The Senate approved Tuesday’s vote to make Daylight Savings Time permanent, in a rare instance of Congress not being completely useless or stupid. It was a unanimous vote.
Sen. Marco Rubio (R–Fla.One of the bill’s cosponsors was Sen. Marco Rubio (R-Fla.). He hailed the bill’s passage as a positive step.
In a statement, he stated that the biannual routine of turning the clock backward and forward, as well as the disturbance that it creates, was completed this weekend. After a while one must ask, “Why are we doing this?” “Why are we doing it? “
Why, indeed.
The government forces Americans to adjust their clocks twice a year: in fall, we get an hour more, while spring loses an hour. The ritual was established in World War I and aims to promote energy conservation. They believed that providing more light in the evenings would decrease the electricity consumption.
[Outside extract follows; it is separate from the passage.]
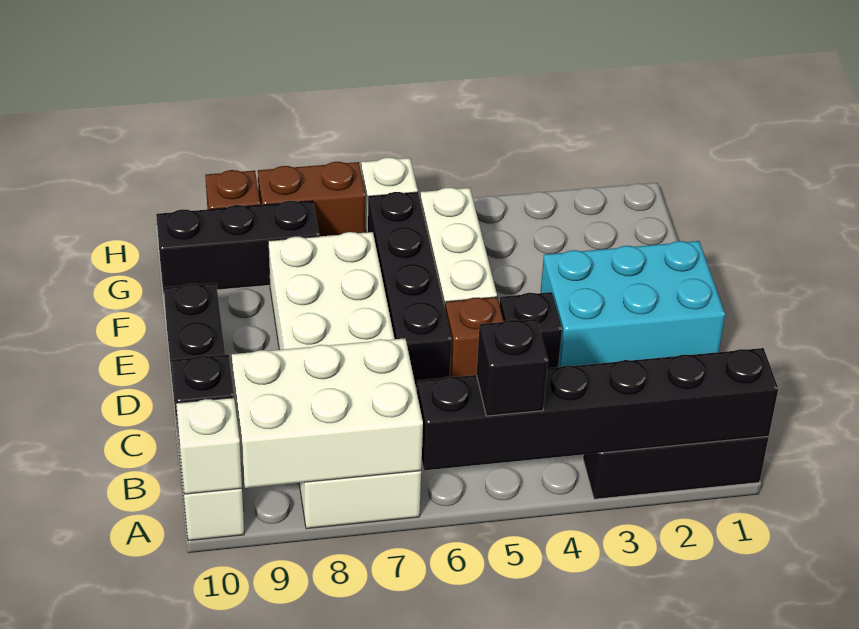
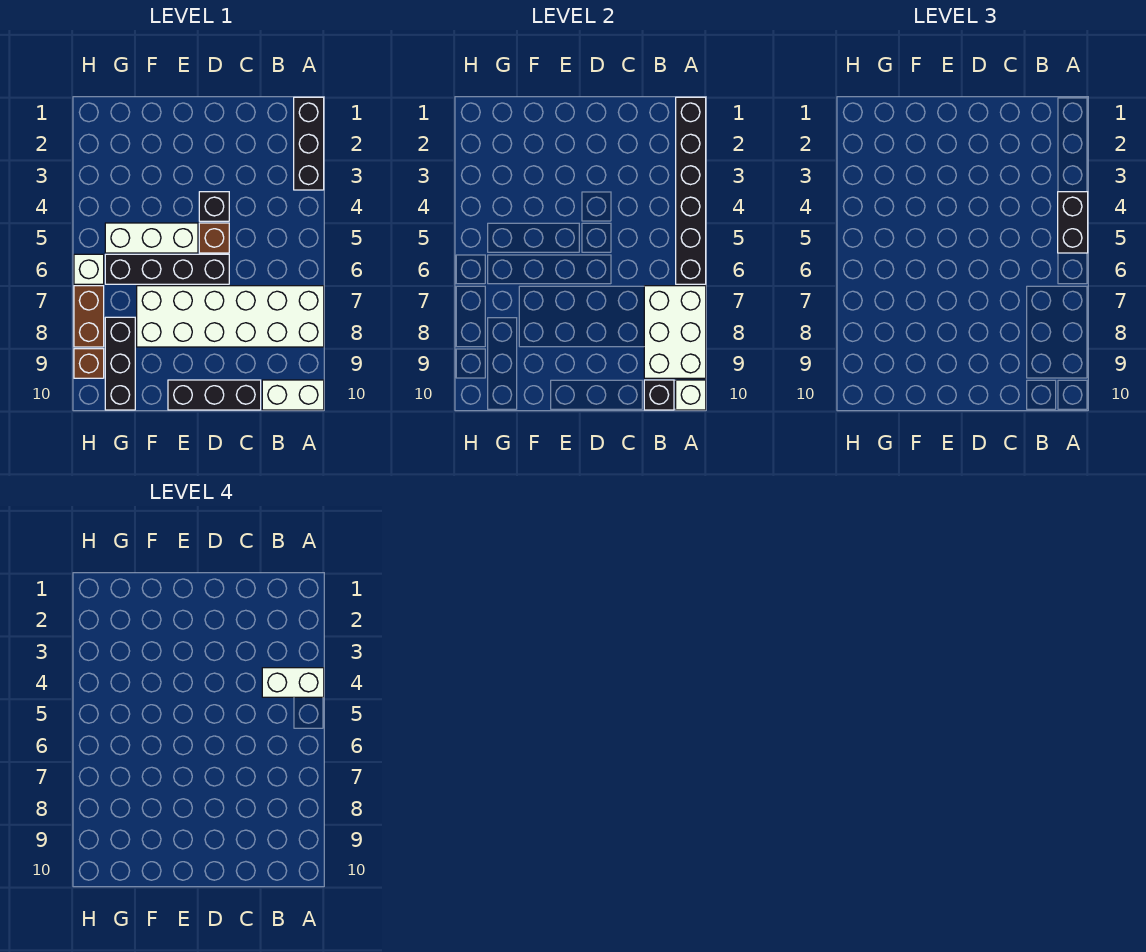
none -> white 1x2 brick [262,668,324,697]
black 1x1 brick [477,319,548,416] -> black 1x2 brick [1058,192,1088,253]
cyan 2x3 brick [541,241,725,367] -> none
No matter what the goal may be, the downsides to changing the time twice per year are far more significant than any benefits from losing or gaining light. As the Cato Institute’s Scott Lincicome explained in his definitive takedown of the system, there are myriad reasons to oppose it.
“For starters, the semiannual time change results in all sorts of maladies in the days thereafter: car crashes and pedestrian deaths; workplace injuries; heart attacks and strokes; depression; and ‘adverse medical events’ because of ‘human error,'” he wrote.
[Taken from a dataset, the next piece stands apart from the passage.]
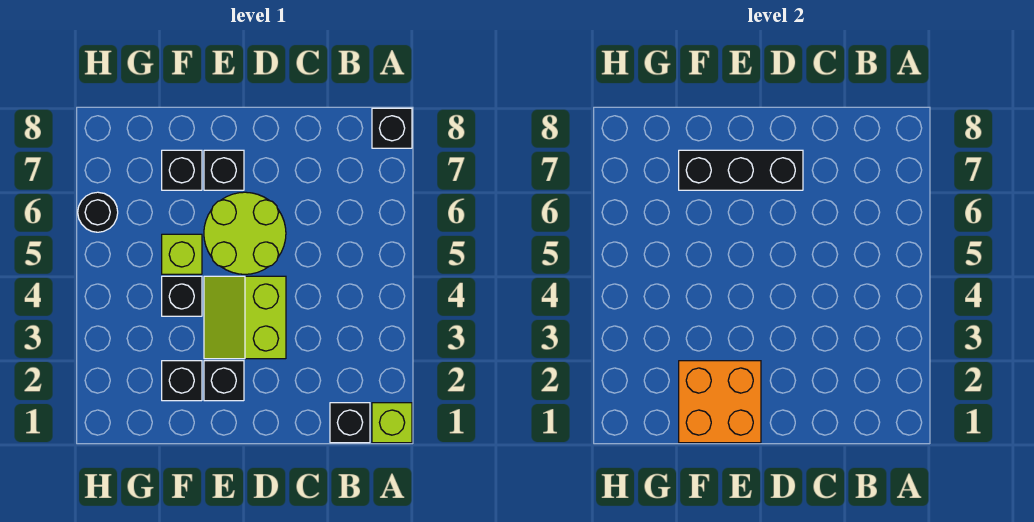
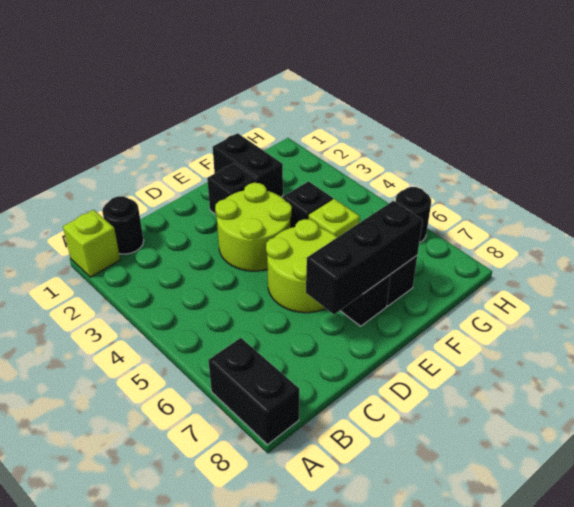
black 1x1 brick [372,108,412,148] -> black 1x2 brick [208,338,299,445]
black 1x1 brick [330,403,370,443] -> black 1x1 round brick [102,196,144,254]
lime 2x2 slope [204,276,286,359] -> lime 2x2 round brick [215,183,292,271]
orange 2x2 brick [679,361,761,443] -> none
black 1x1 brick [162,361,202,401] -> black 1x2 brick [213,133,283,197]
Lincicome prefers to abolish Daylight Savings Time completely rather than make it permanent. The answer to this question is going to depend on your personal preferences. Some prefer brighter mornings with darker nights, others prefer darker mornings with brighter evenings. The latter would be my preference. Therefore, I am hoping that the Senate bill is passed by the House and President Joe Biden will sign it.
However Either The way we see is so much better than what exists now. Changing the clocks twice a year does not conserve energy—it just makes people late (or early), throws off their sleeping schedules, causes depression and irate behavior, and leads to more accidents and deaths. The Senate deserves a big kudos for coming up with an unusual solution to pure madness.